Pearson's Chi-squared test

data:  data_mdvis
X-squared = 35250, df = 20189, p-value < 2.2e-16

Warning message:
In chisq.test(data_mdvis) : Chi-squared approximation may be incorrect

You can see two important things: one is that the chi-squared test reports a high number (35250) and a low p-value, meaning it has concluded that the observed and expected counts are different. The second alarming thing is the high number of degrees of freedom (20189). This test does not do well with such a high number of degrees of freedom.

Instead, counts should be grouped into categories. The exact number of categories depends on what is of interest to the researcher.

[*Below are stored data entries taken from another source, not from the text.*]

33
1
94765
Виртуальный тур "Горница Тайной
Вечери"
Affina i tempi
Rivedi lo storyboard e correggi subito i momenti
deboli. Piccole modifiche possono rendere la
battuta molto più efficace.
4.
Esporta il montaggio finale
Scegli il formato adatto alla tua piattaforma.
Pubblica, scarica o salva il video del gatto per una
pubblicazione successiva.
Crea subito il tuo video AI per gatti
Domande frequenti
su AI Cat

For illustration purposes, I use two categories: number of doctor visits equal to zero, or higher than zero.

The code below implements the chi-squared test:

ccategories <- data.frame(c("0","1 or more"),
c(sum(data_doctor$mdvis==0), sum(data_doctor$mdvis>0)),
c(sum(as.integer(data_doctor$predictions)==0), sum(as.integer(data_doctor$predictions)>0)) )
colnames(categories) <- list("Counts", "Observed", "Expected")

categories$res <- ((categories$Observed-categories$Expected)^2)/categories$Expected


For our OLS model, this yields a value for this test of:

> sum(categories\$res)
[1] 112701.5

I then use this value to calculate the p-value of the chi-squared test:

> 1-pchisq(112701.5, 1)
[1] 0

The p-value is zero, meaning that the observed and expected counts are statistically different from each other. As I already expected from looking at the adjusted R-squared statistic, this OLS model with five explanatory variables does not predict well enough the number of zero doctor visits and the number of doctor visits above zero. If I wanted a model to better explain this phenomenon, I should, perhaps, include additional regressors to my model.

References:

https://mgimond.github.io/Stats-in-R/ChiSquare_test.html

https://stat.ethz.ch/R-manual/R-patched/library/stats/html/chisq.test.html

Cameron, A. C., & Trivedi, P. K. (2005). Microeconometrics: methods and applications. Cambridge university press.